NOP an address in MW2 single player, for no reload As i am new to trainer making im starting wiht something easy, just for some reason it crashes the game when i try shoot now (see my above post)

You sure the addy is correct?

[archey]

You sure the addy is correct?

It should be, not sure how to tell.

[Void]

It should be, not sure how to tell.

NOP it with CE or olly, if it doesn't work there, you have to find another method of making no reload.

Why not find the instruction that decreases the number of bullets, and NOP it. I believe it would look something like:
[php]
mov [ebx],eax
[/php]

EAX being -1 or something.

CE has that 'Find out what accesses/writes to this address', find the address that holds the number of bullets you have, and use that feature on the address found.

[archey]

NOP it with CE or olly, if it doesn't work there, you have to find another method of making no reload.

Why not find the instruction that decreases the number of bullets, and NOP it. I believe it would look something like:
[php]
mov [ebx],eax
[/php]

EAX being -1 or something.

CE has that 'Find out what accesses/writes to this address', find the address that holds the number of bullets you have, and use that feature on the address found.
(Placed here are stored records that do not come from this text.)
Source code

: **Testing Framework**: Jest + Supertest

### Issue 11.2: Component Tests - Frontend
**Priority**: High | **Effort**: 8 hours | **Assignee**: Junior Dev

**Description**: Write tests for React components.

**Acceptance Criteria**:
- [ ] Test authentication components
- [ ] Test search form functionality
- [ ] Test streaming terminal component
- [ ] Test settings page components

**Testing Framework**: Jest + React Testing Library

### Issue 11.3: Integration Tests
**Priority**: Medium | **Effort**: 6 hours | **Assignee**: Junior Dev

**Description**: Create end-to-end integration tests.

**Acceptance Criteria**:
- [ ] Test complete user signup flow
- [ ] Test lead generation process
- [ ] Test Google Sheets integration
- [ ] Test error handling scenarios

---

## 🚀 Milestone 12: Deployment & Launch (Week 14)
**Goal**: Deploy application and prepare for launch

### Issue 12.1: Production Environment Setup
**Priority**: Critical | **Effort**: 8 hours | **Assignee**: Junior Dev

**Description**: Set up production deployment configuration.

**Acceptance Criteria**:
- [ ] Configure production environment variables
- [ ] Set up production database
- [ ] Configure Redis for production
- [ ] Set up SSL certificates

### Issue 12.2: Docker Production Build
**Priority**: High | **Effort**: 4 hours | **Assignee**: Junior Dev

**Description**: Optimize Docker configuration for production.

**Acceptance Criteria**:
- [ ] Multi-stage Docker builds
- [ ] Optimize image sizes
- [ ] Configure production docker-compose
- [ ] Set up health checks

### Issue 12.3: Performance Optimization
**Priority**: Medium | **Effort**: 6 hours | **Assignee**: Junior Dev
Yeah i have NOPed it before

[why06]

Okay did those two things compiled fine, didnt crash when i ran it, but when i go into game, then shoot game crashes

Might not work just noping:
1. the function could return value that needs to be checked so ur game is failing (doubt it)

2. Most likely you are only noping 4 bytes and you need to nop 5 bytes. That means noping the opcode that call the address your noping. Other wise your still left with a call instruction, but with no address to call. =/

EDIT: If you could post the disassembly ur looking at we could probably make the right judgment.